The somber, weary Highlanders returning to Castle Leoch are a welcome sight for Glenna Fitzgibbons (Mrs. Fitz). Her greeting seemed boisterous, almost startling to me until I hit the pause button and thought about it.
When the Highlanders set out on their journey, she had no way of knowing if she’d see any of them again. She may have known why they were leaving, and I’m willing to bet she had them well-provisioned before setting out. But that’s all she knows, and it’s all she can do.
Mrs. Fitz lives pretty much in the here and now. She has to. Unless someone at the castle receives a letter or the tinker brings news, no one knows where the Highlanders are, what is happening, or when/if they will return home, safely or otherwise. Days, weeks, months, or even years can pass without a word.

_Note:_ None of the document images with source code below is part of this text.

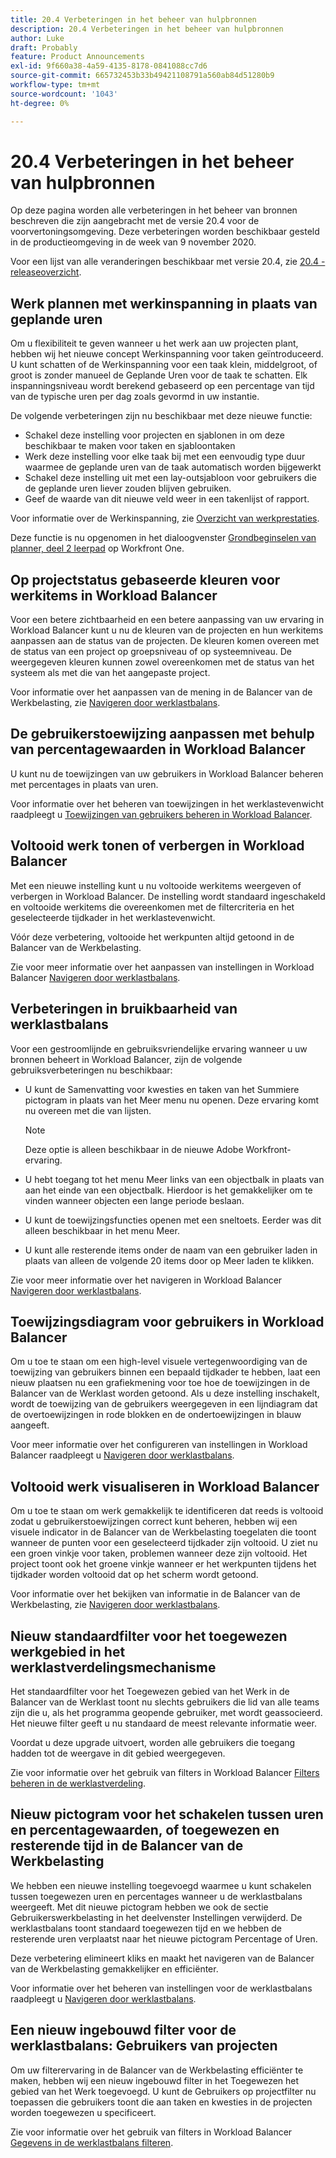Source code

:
 ```yaml
---
title: 20.4 Verbeteringen in het beheer van hulpbronnen
description: 20.4 Verbeteringen in het beheer van hulpbronnen
author: Luke
draft: Probably
feature: Product Announcements
exl-id: 9f660a38-4a59-4135-8178-0841088cc7d6
source-git-commit: 665732453b33b49421108791a560ab84d51280b9
workflow-type: tm+mt
source-wordcount: '1043'
ht-degree: 0%

---
```


# 20.4 Verbeteringen in het beheer van hulpbronnen

Op deze pagina worden alle verbeteringen in het beheer van bronnen beschreven die zijn aangebracht met de versie 20.4 voor de voorvertoningsomgeving. Deze verbeteringen worden beschikbaar gesteld in de productieomgeving in de week van 9 november 2020.

Voor een lijst van alle veranderingen beschikbaar met versie 20.4, zie [20.4 - releaseoverzicht](../../../product-announcements/product-releases/20.4-release-activity/20-4-release-overview.md).

## Werk plannen met werkinspanning in plaats van geplande uren

Om u flexibiliteit te geven wanneer u het werk aan uw projecten plant, hebben wij het nieuwe concept Werkinspanning voor taken geïntroduceerd. U kunt schatten of de Werkinspanning voor een taak klein, middelgroot, of groot is zonder manueel de Geplande Uren voor de taak te schatten. Elk inspanningsniveau wordt berekend gebaseerd op een percentage van tijd van de typische uren per dag zoals gevormd in uw instantie.

De volgende verbeteringen zijn nu beschikbaar met deze nieuwe functie:

* Schakel deze instelling voor projecten en sjablonen in om deze beschikbaar te maken voor taken en sjabloontaken
* Werk deze instelling voor elke taak bij met een eenvoudig type duur waarmee de geplande uren van de taak automatisch worden bijgewerkt
* Schakel deze instelling uit met een lay-outsjabloon voor gebruikers die de geplande uren liever zouden blijven gebruiken.
* Geef de waarde van dit nieuwe veld weer in een takenlijst of rapport.

Voor informatie over de Werkinspanning, zie [Overzicht van werkprestaties](../../../manage-work/tasks/task-information/work-effort.md).

Deze functie is nu opgenomen in het dialoogvenster [Grondbeginselen van planner, deel 2 leerpad](https://one.workfront.com/s/learningpath3/planner-fundamentals-for-the-new-workfront-experience-part-2-plan-a-project-20Y0z000000bm79EAA) op Workfront One.

## Op projectstatus gebaseerde kleuren voor werkitems in Workload Balancer

Voor een betere zichtbaarheid en een betere aanpassing van uw ervaring in Workload Balancer kunt u nu de kleuren van de projecten en hun werkitems aanpassen aan de status van de projecten. De kleuren komen overeen met de status van een project op groepsniveau of op systeemniveau. De weergegeven kleuren kunnen zowel overeenkomen met de status van het systeem als met die van het aangepaste project.

Voor informatie over het aanpassen van de mening in de Balancer van de Werkbelasting, zie [Navigeren door werklastbalans](../../../resource-mgmt/workload-balancer/navigate-the-workload-balancer.md).

## De gebruikerstoewijzing aanpassen met behulp van percentagewaarden in Workload Balancer

U kunt nu de toewijzingen van uw gebruikers in Workload Balancer beheren met percentages in plaats van uren.

Voor informatie over het beheren van toewijzingen in het werklastevenwicht raadpleegt u [Toewijzingen van gebruikers beheren in Workload Balancer](../../../resource-mgmt/workload-balancer/manage-user-allocations-workload-balancer.md).

## Voltooid werk tonen of verbergen in Workload Balancer

Met een nieuwe instelling kunt u nu voltooide werkitems weergeven of verbergen in Workload Balancer. De instelling wordt standaard ingeschakeld en voltooide werkitems die overeenkomen met de filtercriteria en het geselecteerde tijdkader in het werklastevenwicht.

Vóór deze verbetering, voltooide het werkpunten altijd getoond in de Balancer van de Werkbelasting.

Zie voor meer informatie over het aanpassen van instellingen in Workload Balancer [Navigeren door werklastbalans](../../../resource-mgmt/workload-balancer/navigate-the-workload-balancer.md).

## Verbeteringen in bruikbaarheid van werklastbalans

Voor een gestroomlijnde en gebruiksvriendelijke ervaring wanneer u uw bronnen beheert in Workload Balancer, zijn de volgende gebruiksverbeteringen nu beschikbaar:

* U kunt de Samenvatting voor kwesties en taken van het Summiere pictogram in plaats van het Meer menu nu openen. Deze ervaring komt nu overeen met die van lijsten.

   >[!NOTE]
   >
   >Deze optie is alleen beschikbaar in de nieuwe Adobe Workfront-ervaring.

* U hebt toegang tot het menu Meer links van een objectbalk in plaats van aan het einde van een objectbalk. Hierdoor is het gemakkelijker om te vinden wanneer objecten een lange periode beslaan.
* U kunt de toewijzingsfuncties openen met een sneltoets. Eerder was dit alleen beschikbaar in het menu Meer.
* U kunt alle resterende items onder de naam van een gebruiker laden in plaats van alleen de volgende 20 items door op Meer laden te klikken.

Zie voor meer informatie over het navigeren in Workload Balancer [Navigeren door werklastbalans](../../../resource-mgmt/workload-balancer/navigate-the-workload-balancer.md).

## Toewijzingsdiagram voor gebruikers in Workload Balancer

Om u toe te staan om een high-level visuele vertegenwoordiging van de toewijzing van gebruikers binnen een bepaald tijdkader te hebben, laat een nieuw plaatsen nu een grafiekmening voor toe hoe de toewijzingen in de Balancer van de Werklast worden getoond. Als u deze instelling inschakelt, wordt de toewijzing van de gebruikers weergegeven in een lijndiagram dat de overtoewijzingen in rode blokken en de ondertoewijzingen in blauw aangeeft.

Voor meer informatie over het configureren van instellingen in Workload Balancer raadpleegt u [Navigeren door werklastbalans](../../../resource-mgmt/workload-balancer/navigate-the-workload-balancer.md).

## Voltooid werk visualiseren in Workload Balancer

Om u toe te staan om werk gemakkelijk te identificeren dat reeds is voltooid zodat u gebruikerstoewijzingen correct kunt beheren, hebben wij een visuele indicator in de Balancer van de Werkbelasting toegelaten die toont wanneer de punten voor een geselecteerd tijdkader zijn voltooid. U ziet nu een groen vinkje voor taken, problemen wanneer deze zijn voltooid. Het project toont ook het groene vinkje wanneer er het werkpunten tijdens het tijdkader worden voltooid dat op het scherm wordt getoond.

Voor informatie over het bekijken van informatie in de Balancer van de Werkbelasting, zie [Navigeren door werklastbalans](../../../resource-mgmt/workload-balancer/navigate-the-workload-balancer.md).

## Nieuw standaardfilter voor het toegewezen werkgebied in het werklastverdelingsmechanisme

Het standaardfilter voor het Toegewezen gebied van het Werk in de Balancer van de Werklast toont nu slechts gebruikers die lid van alle teams zijn die u, als het programma geopende gebruiker, met wordt geassocieerd. Het nieuwe filter geeft u nu standaard de meest relevante informatie weer.

Voordat u deze upgrade uitvoert, worden alle gebruikers die toegang hadden tot de weergave in dit gebied weergegeven.

Zie voor informatie over het gebruik van filters in Workload Balancer [Filters beheren in de werklastverdeling](../../../resource-mgmt/workload-balancer/filter-information-workload-balancer.md).

## Nieuw pictogram voor het schakelen tussen uren en percentagewaarden, of toegewezen en resterende tijd in de Balancer van de Werkbelasting

We hebben een nieuwe instelling toegevoegd waarmee u kunt schakelen tussen toegewezen uren en percentages wanneer u de werklastbalans weergeeft. Met dit nieuwe pictogram hebben we ook de sectie Gebruikerswerkbelasting in het deelvenster Instellingen verwijderd. De werklastbalans toont standaard toegewezen tijd en we hebben de resterende uren verplaatst naar het nieuwe pictogram Percentage of Uren.

Deze verbetering elimineert kliks en maakt het navigeren van de Balancer van de Werkbelasting gemakkelijker en efficiënter.

Voor informatie over het beheren van instellingen voor de werklastbalans raadpleegt u [Navigeren door werklastbalans](../../../resource-mgmt/workload-balancer/navigate-the-workload-balancer.md).

## Een nieuw ingebouwd filter voor de werklastbalans: Gebruikers van projecten

Om uw filterervaring in de Balancer van de Werkbelasting efficiënter te maken, hebben wij een nieuw ingebouwd filter in het Toegewezen het gebied van het Werk toegevoegd. U kunt de Gebruikers op projectfilter nu toepassen die gebruikers toont die aan taken en kwesties in de projecten worden toegewezen u specificeert.

Zie voor informatie over het gebruik van filters in Workload Balancer [Gegevens in de werklastbalans filteren](../../../resource-mgmt/workload-balancer/filter-information-workload-balancer.md).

How did they endure the loneliness and have the faith and fortitude to carry on? They must rise every morning full of hope and go to bed with a prayer that tomorrow will be the day they see their loved ones again. It must take a special kind of strength to move from one day to the next and not collapse under the weight of the sadness, despair, and heartache hovering at the edge of their reality.
I had to remind myself – there were no phones, no email, no overnight delivery. Dougal can’t send a text, telling her they’re twenty minutes out and to please have breakfast ready. He can’t tell her about Jamie’s shoulder injury (and gunshot wound), or that they found Claire along the way. They can’t send photos showing where they are or what they’re doing (knowing this bunch, some of them would have to be deleted, but you get my drift).
So, what does that mean in terms of living in the 18th century? Words count. Conversations matter. Life is more intense and passionate. If you care about someone, you better say or show it while you can, because you may never get another chance.
The joy on Mrs. Fitz’s face speaks volumes as she hugs her nephew, Murtagh. Sheer joy, relief, and happiness. He’s home, safe and sound. She teases, “Murtagh, you look and smell like a rat that’s been dragged through sheep dung.” Of course, he’s going to pull her into a hug and demand a kiss. She doesn’t mind it one bit.
I want to think that people wore their hearts on their sleeves (for better or worse) and spoke their minds, rather than holding back and waiting for the perfect moment, setting, or event. Perhaps we could learn a lesson from them instead of hiding behind our phones or computer screens. Death is final. Life moves on. Say the words. Tell them you love them. Often.